Source texts of formatted documents:
<<<<

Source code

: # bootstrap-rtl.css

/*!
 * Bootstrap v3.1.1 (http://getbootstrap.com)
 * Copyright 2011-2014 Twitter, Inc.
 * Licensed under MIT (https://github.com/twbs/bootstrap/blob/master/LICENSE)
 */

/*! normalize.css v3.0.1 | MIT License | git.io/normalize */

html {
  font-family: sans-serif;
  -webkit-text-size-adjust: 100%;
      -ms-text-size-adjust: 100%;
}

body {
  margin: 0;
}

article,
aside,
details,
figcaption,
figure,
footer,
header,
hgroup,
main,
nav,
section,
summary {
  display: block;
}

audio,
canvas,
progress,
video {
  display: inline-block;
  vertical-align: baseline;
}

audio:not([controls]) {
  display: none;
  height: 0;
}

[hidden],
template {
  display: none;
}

>>>>

▶ _Assignment_: Quote the material word for word, starting at its first line and stopping after the line that contains "License | git.io/normalize */".

▶ _Worked solution_:
Source code

: # bootstrap-rtl.css

/*!
 * Bootstrap v3.1.1 (http://getbootstrap.com)
 * Copyright 2011-2014 Twitter, Inc.
 * Licensed under MIT (https://github.com/twbs/bootstrap/blob/master/LICENSE)
 */

/*! normalize.css v3.0.1 | MIT License | git.io/normalize */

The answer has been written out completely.